WITTMER, Johann Michael
(b. 1802, Murnau, d. 1880, München)

Raphael's First Sketch of the 'Madonna della Sedia'

Oil on canvas, 99 x 75 cm
Royal Collection, Windsor

The lives of famous artists became a popular subject for painters during the nineteenth century. This was partly the result of a serious revival of historical interest that influenced the discipline of art history during the middle decades of the century, and partly the result of the Romantic preoccupation with the workings of artistic genius. Raphael was an obvious choice, since his undoubted success as a painter could be spiced with a rich variety of biographical details, including not only his dealings with powerful patrons but also his own personal relationships both as an infant prodigy and as a young man who died at the height of his creative powers.

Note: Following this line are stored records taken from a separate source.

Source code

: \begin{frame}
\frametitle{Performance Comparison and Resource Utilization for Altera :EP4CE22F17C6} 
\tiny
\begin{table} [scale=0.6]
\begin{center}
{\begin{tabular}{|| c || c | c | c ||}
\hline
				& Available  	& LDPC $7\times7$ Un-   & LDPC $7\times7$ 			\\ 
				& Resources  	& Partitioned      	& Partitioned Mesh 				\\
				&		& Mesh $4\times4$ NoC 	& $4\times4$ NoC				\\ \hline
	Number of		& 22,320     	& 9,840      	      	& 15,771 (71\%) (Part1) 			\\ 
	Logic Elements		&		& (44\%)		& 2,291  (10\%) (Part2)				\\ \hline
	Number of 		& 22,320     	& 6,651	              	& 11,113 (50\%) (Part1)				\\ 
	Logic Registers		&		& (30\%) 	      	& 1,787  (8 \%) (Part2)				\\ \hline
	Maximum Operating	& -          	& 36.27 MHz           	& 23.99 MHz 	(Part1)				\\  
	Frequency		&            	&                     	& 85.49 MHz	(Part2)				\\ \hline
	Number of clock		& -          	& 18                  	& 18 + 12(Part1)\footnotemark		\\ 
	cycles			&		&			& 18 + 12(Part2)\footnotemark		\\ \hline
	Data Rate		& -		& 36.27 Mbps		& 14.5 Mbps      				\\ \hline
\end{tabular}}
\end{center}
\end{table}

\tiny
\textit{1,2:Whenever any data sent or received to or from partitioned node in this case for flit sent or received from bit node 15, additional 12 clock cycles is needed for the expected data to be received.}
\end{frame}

The particular episode of Raphael painting the Madonna delta Sedia seems to have a German origin. According to the legend, a hermit, on being attacked by a pack of wolves, escaped into the branches of a tree from which he was eventually rescued by a vintner's daughter. In gratitude the hermit prophesied that both the tree and the girl would be immortalised. After several years the daughter married and had two children. The tree was felled and its timber used for wine barrels. While walking through the countryside Raphael saw the young mother with her two children and, overcome by their beauty, felt impelled to paint them. On discovering that he had left his painting materials behind, he drew the group in chalk on the bottom of one of the wine barrels, thereby immortalising both the tree and the girl as the hermit prophesied. Wittmer has set the scene of his painting near Rome, since the Colosseum can be seen through the loggia on the left.

Wittmer was born in northern Bavaria and trained as a goldsmith before entering the Academy in Munich in about 1820. He was a pupil of Johann Peter von Langer and Peter Cornelius, whom he assisted in painting the frescoes in the Glyptothek in about 1825. For several years he lived and worked in Italy (1828-32) before travelling in Sicily, Greece and Asia Minor. The main influences on his style were the Nazarene painters whom he met in Rome, namely Friedrich Overbeck and Johann Koch, whose daughter he married in 1838. He was essentially a history painter, but later in life he painted a number of altarpieces.